Cahier critique 01/03/2022

“Le film de l’été” de Emmanuel Marre

C’est un film d’autoroute, de touristes en transhumance, de tables de pique-nique en béton, de files d’attente pour les WC, de melons tièdes et de “car wash”. C’est le film d’un homme qui veut partir et d’un petit garçon qui le retient. C’est le film de l’été.

L’été, et son fameux sentiment. De désinvolture, de chaleur, de farniente, de lieux paradisiaques, de rencontres en tous genres. Emmanuel Marre s’en moque, contourne et détourne la carte postale. Son Film de l’été n’est pas ce cliché trompeur mais son exact contrepoint. Un envers du décor bien réel, fait de non-lieux standardisés : parkings, aires d’autoroutes, stations services et zones commerciales avec option boîte de nuit et hôtel Formule 1 incluse. Un programme peu alléchant qui décrocha pourtant, entre autres, le Prix Jean-Vigo et le Prix de la compétition nationale au Festival de Clermont-Ferrand en 2017.

Français résident en Belgique, le réalisateur cultive cette double culture, associant mélancolie et humour dans ce road-movie intimiste, tourné en cinq jours, sans scénario – ou presque – et où l’improvisation des comédiens et la légèreté du dispositif de tournage ouvrent un espace de liberté cinématographique bienvenu, ouvert aux accidents de récit, de plus en plus rares dans le cinéma formaté contemporain.

À trente-sept ans, Philippe est dans une mauvaise passe, personnelle et professionnelle. Prétextant un entretien d’embauche à Lyon, il accompagne son ami Aurélien et son fils Balthazar, neuf ans et demi, sur la route des vacances. Il n’y a pas d’entretien à Lyon, mais une tentative de suicide sur fond de The Sound of Silence de Simon & Garfunkel. Finalement, Philippe reprend la route avec ses amis, et des couleurs au contact du jeune garçon.
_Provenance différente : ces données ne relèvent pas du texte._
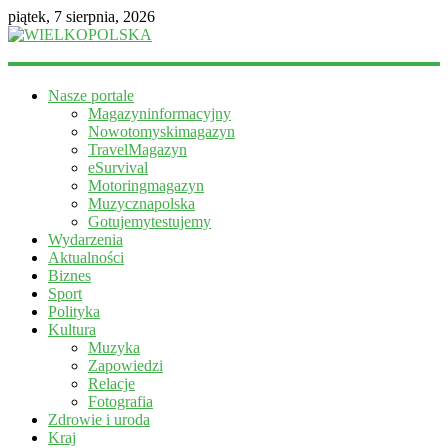
piątek, 7 sierpnia, 2026
WIELKOPOLSKA
Nasze portale
Magazyn
Magazyninformacyjny
informacyjny
Nowotomyskimagazyn
TravelMagazyn
eSurvival
Motoringmagazyn
Muzycznapolska
Gotujemytestujemy
Wydarzenia
Aktualności
Biznes
Sport
Polityka
Kultura
Muzyka
Zapowiedzi
Relacje
Fotografia
Zdrowie i uroda
Kraj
La période estivale, à l’instar de celle des fêtes de fin d’année, est vécue comme une parenthèse enchantée, ou un tunnel cauchemardesque selon les individus. Emmanuel Marre semble évoluer entre deux eaux à ce sujet, intimement concerné par l’état dépressif de Philippe et nourri par l’énergie communicative de Balthazar. Tourné en vidéo et format 4/3, le film renvoie à l’intimité familiale des enfances (re)vécues en Super 8, et des maladresses poétiques de l’argentique amateur, mâtinées de nostalgie. Ce sentiment est accentué par une image qui ne lâche jamais le réel, tandis que de savoureux décrochages sonores, sur des travellings pouvant être la vision subjective de l’enfant, permettent au spectateur de s’approprier le récit de cet été durant quelques secondes, et de puiser dans l’imagerie de ses propres souvenirs d’aventures estivales.

Emmanuel Marre filme ses comédiens et ses personnages au plus près, avec empathie. À sa façon, il soigne son casting : Balthazar et Philippe (excellent Jean-Benoît Ugeux) sont amis dans la vraie vie. Balthazar est sur le point de quitter le monde l’enfance, Philippe se heurte aux questionnements existentiels du quadra type : il fallait, pour le cinéaste, ne pas manquer cette bascule, ce moment fugace de deux existences qui se croisent et se nourrissent mutuellement de leurs états contraires. Où l’émotion qui se dégage de la fiction laisse entrevoir les fondations d’une amitié réelle entre un enfant et un adulte.

“On ne peut pas vivre sous l’eau avec les dauphins, à 150 mètres” affirme Philippe à Balthazar durant le générique du Grand bleu. En tentant d’expliquer à l’enfant la notion de suicide, Philippe sent le moment fatidique de la séparation arriver, lorsqu’il faudra rendre l’enfant à sa mère, à Marseille. Fidèle au ton tragi-comique du film, Emmanuel Marre clos le voyage par un plan fixe sur Philippe occupé par l’ouverture d’un nouveau CD. Un comique de répétition, pince sans rire et tout en nuance, qui laisse en suspens le choix musical ultime de Philippe : Ne me quitte pas de Brel ou Tears in Heaven de Clapton ?

Fabrice Marquat

Belgique, France, 2016, 31 minutes.
Réalisation : Emmanuel Marre. Image : Olivier Boonjing. Montage : Nicolas Rumpl. Son : Vincent Villa. Interprétation : Jean-Benoît Ugeux, Balthazar Monfé, Vincent Minne, Aurore Fattier, Caroline Berliner et Flora Thomas. Production : Kidam et Michigan Films.